One of the trade-offs of all this speed is endurance. Ramjets (at least those built in the 1960s) could only operate for about thirty minutes at a time, so despite their moxie, they had a very short range. Johnson, however, didn’t care about this problem. The D-21 was going to be brought to the edge of the surveillance area by another plane, then set free to fly its mission. It didn’t need to go all that far.

Johnson and his team produced a full-scale mock-up of the D-21 in only six weeks, and then began conducting tests at an area known as Groom Lake (you might have heard of it called by a different name—Area 51). The experiments centered on testing the aircraft’s ability to avoid radar detection (these were called RCS tests, for “radar cross section”). The drone had the smallest RCS of anything Lockheed had ever designed. It also underwent wind tunnel testing to make sure the drone could, you know, fly. In March 1963, the CIA and the U.S. Air Force jointly contracted Lockheed to commence development of the aircraft.

The specially modified A-12 from which the D-21 would be launched was rechristened the M-21—the “M” stood for “mother” or “mother ship,” and the “D” in D-21 stood for “daughter.” The A-12 only had one seat (the Air Force’s SR-71 had two), but the modifications that turned the A-12 into the M-21 included the addition of a second seat, for the drone’s launch control officer. Lockheed eventually built two M-21s and thirty-eight D-21 drones.

Flight testing began in late 1964. At first, the idea was to see if the M-21 could even fly at high speeds with a drone riding piggyback. Satisfied that the awkward configuration would fly, they then moved on to launch testing in the spring of 1966. This was the scary part.
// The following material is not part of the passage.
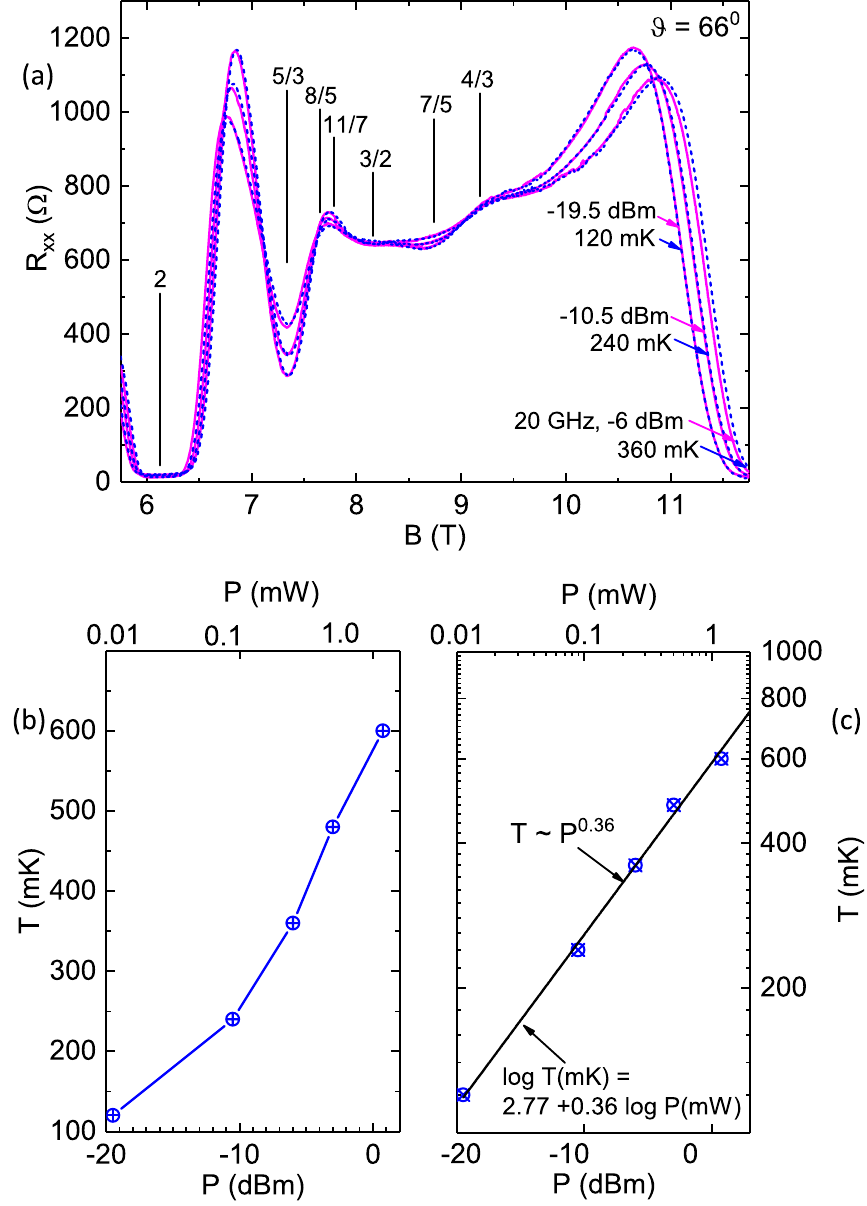
Figure 7. Overlay of power- and temperature- traces of R xx vs . B and the extraction of the carrier temperature at a given microwave power. ( a ) R xx vs. B traces obtained at various P at base temperature, have been overlaid upon the dark R xx vs. B traces obtained at some temperatures, T . The results suggest excellent registry between the power and temperature traces. ( b ) The carrier temperature ( T ) at different microwave power ( P ), which has been extracted by matching up power traces with temperature traces, as in the top panel. ( c ) A log-log plot suggests simple power law behavior with T ≈ P 0.36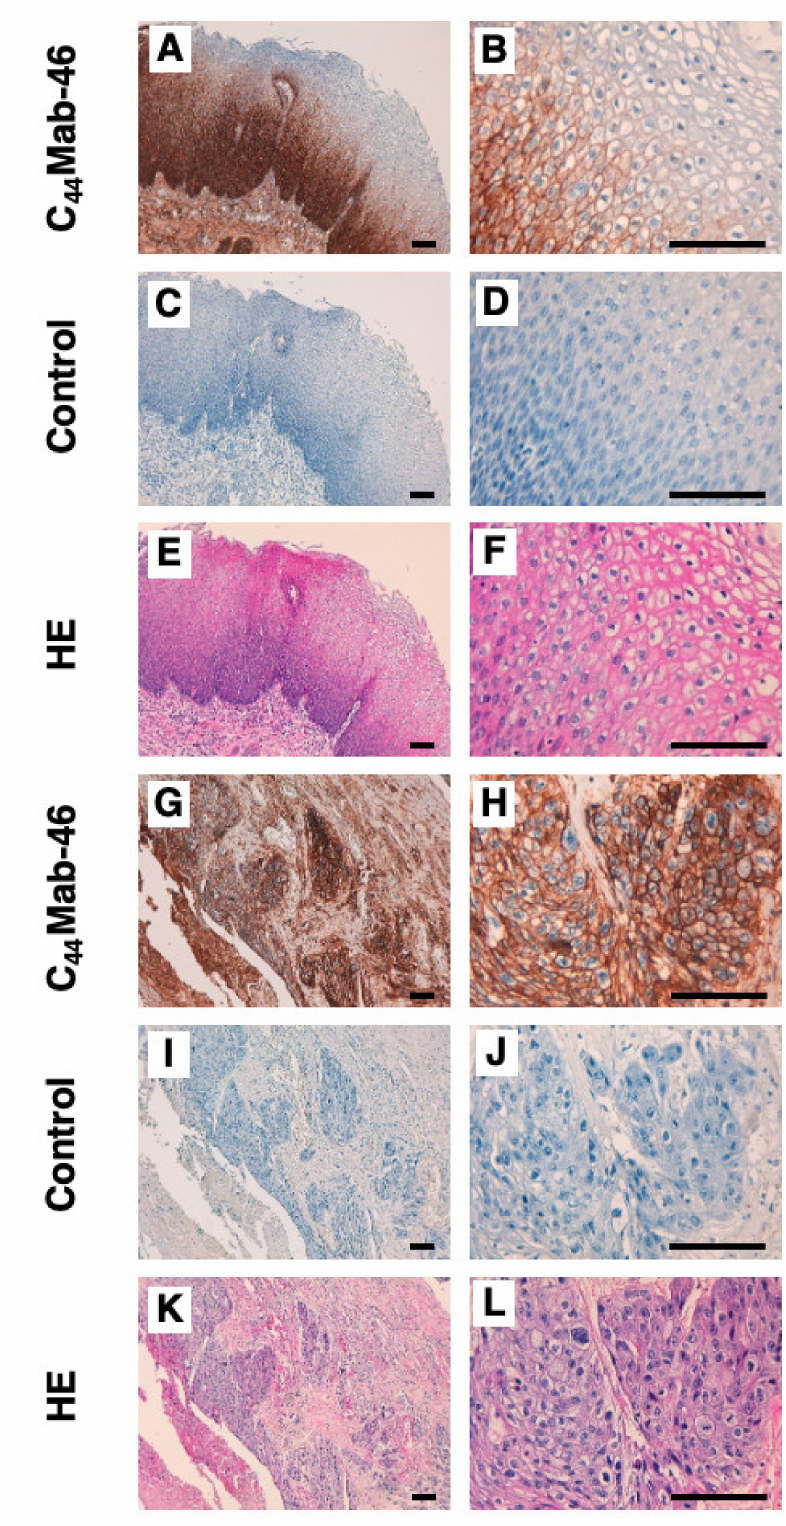
Figure 5. Immunohistochemical analysis using C 44 Mab − 46 against ESCC tissues. ( A – D , G – J ) After antigen retrieval, sections were incubated with 5 µ g/mL of C 44 Mab − 46 or negative control (blocking buffer) followed by treatment with the Envision+ kit. Color was developed using DAB, and sections were counterstained with hematoxylin. ( E , F , K , L ) Hematoxylin and eosin (HE) staining. Scale bar = 100 µ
In Kelly Johnson’s record of the M-21/D-21 testing, he admitted that the separation was “the most dangerous maneuver we have ever been involved [with on] any airplane I have ever worked on.”

I’m sure the pilots felt awesome about that.

In fact, during the first actual separation flight, the drone was released from the mother ship and then just kinda hung in the air for a couple of seconds before it finally sped off. Yikes.

The second launch went a little smoother. On April 27, 1966, the D-21 separated from the mother ship and blasted off to Mach 3.3 and an altitude of ninety thousand feet. Awesome, right?! Well, no. After fourteen hundred miles the D-21 crashed due to a hydraulic pump failure.

But that’s why we test things. To iron out the kinks. To fix the bugs. To work out the problems we run into on test flights, and to try and predict (and prevent) other issues before they happen.

So on to the next one. The good news is that test number three had absolutely no hydraulic problems (fixed!). The aircraft was able to successfully complete the experimental mission’s entire 1,840-mile flight distance! It even was able to execute multiple preprogrammed turns. Nothing can stop us now!

Actually, never mind. The bad news is that an electronics failure prevented the camera system from releasing the film. It doesn’t do anyone any good if the drone flies straight, fast, and true, but then doesn’t do the one thing it was designed for in the first place: collect aerial intelligence. Well, I guess, to be fair, the drone did collect the intelligence, but it blew up before it was able to give it to us.

The fourth and final launch from the back of an M-21 was a heartbreaking disaster, so I’ll put my snark aside in deference to a brave pilot who gave the ultimate sacrifice for the security of his country. The July 30 test would be slightly different from the others. In the first three tests, the D-21 was detached from the mother ship while the M-21 was in a slight dive (0.9 g—nothing dramatic, but enough to play it safe and provide a better launch angle). The problem was, in real-world missions the crew might not have the opportunity to go into a dive to launch the drone. They might need to stay at altitude to avoid enemy fighters or SAMs. Johnson needed to know if the D-21 could successfully separate at level flight.